INSTRUCTIONS FOR THE TASK: Among the records below, determine how many lines have the word "RECETTES" in them; output only the number.

DATASET RECORDS:
===

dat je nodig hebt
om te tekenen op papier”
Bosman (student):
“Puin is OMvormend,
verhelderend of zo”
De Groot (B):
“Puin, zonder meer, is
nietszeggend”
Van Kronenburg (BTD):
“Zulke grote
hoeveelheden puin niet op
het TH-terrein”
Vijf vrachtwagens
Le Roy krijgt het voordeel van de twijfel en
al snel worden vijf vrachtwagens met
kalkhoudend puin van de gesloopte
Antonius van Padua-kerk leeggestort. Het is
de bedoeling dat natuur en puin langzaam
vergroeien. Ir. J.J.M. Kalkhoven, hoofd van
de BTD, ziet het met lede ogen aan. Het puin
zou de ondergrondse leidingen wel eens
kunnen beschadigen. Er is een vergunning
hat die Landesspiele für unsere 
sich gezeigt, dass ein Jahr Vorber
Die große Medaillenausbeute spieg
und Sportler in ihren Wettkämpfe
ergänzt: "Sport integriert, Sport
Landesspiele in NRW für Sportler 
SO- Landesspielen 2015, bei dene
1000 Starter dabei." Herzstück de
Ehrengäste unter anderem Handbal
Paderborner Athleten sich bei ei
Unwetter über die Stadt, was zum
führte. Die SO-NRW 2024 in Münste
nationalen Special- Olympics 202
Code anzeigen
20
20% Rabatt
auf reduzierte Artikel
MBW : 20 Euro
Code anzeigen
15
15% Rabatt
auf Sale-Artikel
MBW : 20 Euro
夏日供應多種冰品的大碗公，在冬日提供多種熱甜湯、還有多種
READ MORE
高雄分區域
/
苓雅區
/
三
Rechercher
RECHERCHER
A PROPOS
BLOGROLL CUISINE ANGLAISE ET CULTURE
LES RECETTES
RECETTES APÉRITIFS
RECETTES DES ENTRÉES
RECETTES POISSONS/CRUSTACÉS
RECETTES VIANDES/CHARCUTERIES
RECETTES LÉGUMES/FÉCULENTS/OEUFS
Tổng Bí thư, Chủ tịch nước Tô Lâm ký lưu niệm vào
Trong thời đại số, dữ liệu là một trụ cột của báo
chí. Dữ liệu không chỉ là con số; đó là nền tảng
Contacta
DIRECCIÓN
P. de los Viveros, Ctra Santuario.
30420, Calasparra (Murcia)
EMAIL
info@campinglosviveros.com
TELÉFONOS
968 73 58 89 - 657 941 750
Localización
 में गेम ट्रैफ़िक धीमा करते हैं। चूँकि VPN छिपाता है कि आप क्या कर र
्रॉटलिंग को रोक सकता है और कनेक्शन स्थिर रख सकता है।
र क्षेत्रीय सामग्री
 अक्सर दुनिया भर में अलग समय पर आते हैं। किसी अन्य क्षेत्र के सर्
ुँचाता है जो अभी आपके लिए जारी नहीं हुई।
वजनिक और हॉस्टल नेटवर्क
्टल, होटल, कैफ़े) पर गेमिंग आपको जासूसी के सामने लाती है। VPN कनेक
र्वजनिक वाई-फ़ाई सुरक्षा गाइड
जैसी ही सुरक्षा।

===

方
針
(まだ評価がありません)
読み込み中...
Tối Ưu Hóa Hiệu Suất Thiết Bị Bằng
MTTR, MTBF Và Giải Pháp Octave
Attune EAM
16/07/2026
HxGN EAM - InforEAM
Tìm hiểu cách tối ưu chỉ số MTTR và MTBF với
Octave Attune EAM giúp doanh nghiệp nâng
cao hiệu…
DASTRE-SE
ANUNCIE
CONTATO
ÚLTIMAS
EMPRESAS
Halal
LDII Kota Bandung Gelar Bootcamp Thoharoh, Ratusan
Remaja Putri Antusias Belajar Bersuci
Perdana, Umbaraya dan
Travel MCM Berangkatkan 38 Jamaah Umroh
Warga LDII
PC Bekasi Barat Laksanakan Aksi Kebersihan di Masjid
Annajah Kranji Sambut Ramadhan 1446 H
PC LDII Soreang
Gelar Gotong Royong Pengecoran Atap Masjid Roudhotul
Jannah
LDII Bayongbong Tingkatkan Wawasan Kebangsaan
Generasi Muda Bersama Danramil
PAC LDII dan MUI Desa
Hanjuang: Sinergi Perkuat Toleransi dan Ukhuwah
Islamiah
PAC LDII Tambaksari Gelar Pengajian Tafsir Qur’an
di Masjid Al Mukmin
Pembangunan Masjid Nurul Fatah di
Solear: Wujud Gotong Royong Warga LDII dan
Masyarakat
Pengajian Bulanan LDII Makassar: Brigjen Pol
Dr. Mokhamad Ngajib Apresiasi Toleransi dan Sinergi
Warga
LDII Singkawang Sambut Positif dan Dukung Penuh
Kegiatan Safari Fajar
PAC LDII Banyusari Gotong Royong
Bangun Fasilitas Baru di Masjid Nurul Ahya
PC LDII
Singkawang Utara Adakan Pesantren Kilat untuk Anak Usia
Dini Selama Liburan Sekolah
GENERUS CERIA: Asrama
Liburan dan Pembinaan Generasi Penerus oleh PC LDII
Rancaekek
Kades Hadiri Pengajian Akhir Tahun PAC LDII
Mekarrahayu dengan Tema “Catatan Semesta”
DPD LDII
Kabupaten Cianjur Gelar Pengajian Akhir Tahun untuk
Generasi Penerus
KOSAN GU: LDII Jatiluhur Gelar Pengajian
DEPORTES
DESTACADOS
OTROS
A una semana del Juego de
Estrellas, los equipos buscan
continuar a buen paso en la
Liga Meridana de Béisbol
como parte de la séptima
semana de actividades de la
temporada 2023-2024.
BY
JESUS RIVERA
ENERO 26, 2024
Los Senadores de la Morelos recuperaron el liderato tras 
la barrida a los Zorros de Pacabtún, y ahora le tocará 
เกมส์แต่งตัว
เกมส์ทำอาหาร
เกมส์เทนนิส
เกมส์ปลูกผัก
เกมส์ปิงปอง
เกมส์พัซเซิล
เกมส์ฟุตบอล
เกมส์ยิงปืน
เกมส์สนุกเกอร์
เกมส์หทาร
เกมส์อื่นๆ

===

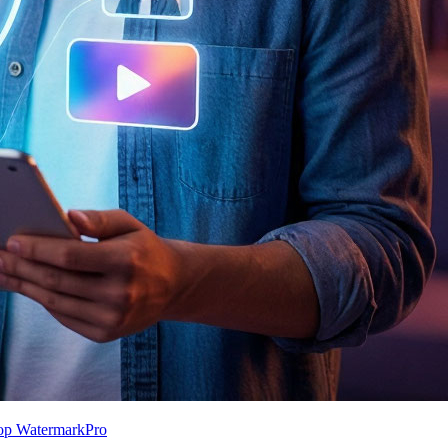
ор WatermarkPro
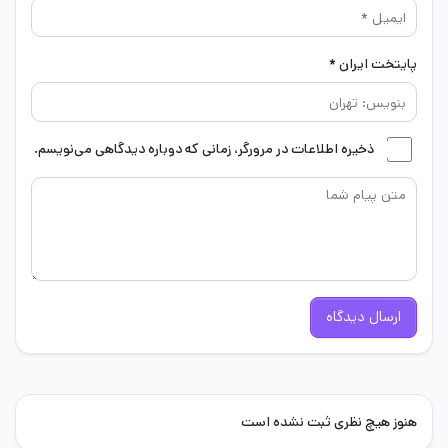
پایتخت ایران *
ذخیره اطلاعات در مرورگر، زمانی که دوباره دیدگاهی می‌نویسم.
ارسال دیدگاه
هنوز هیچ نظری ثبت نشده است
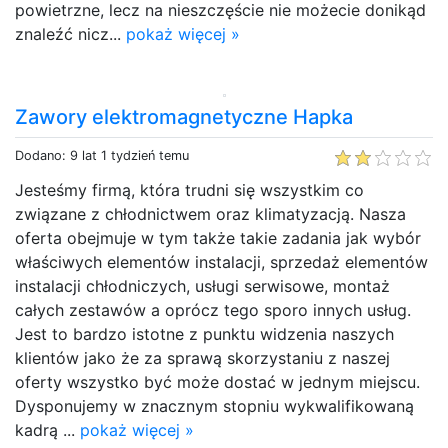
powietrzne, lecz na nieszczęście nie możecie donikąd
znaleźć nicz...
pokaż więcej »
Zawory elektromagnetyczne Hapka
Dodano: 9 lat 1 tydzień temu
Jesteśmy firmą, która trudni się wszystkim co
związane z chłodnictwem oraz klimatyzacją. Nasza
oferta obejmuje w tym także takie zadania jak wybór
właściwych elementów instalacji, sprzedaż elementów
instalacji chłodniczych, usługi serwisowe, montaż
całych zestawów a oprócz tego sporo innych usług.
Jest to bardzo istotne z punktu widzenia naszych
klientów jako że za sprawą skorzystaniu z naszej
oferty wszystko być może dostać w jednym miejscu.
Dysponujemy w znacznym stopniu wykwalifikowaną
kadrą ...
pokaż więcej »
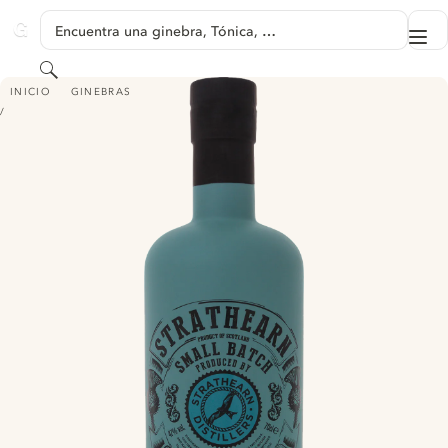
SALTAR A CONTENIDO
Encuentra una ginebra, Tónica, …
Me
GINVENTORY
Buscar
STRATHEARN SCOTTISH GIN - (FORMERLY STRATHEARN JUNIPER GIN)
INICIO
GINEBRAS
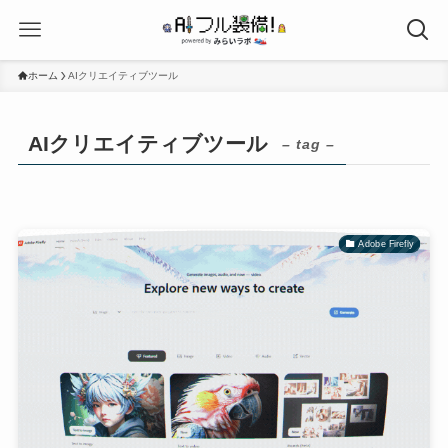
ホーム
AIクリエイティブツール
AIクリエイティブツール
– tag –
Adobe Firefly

===

YOUR SOLUTION: 6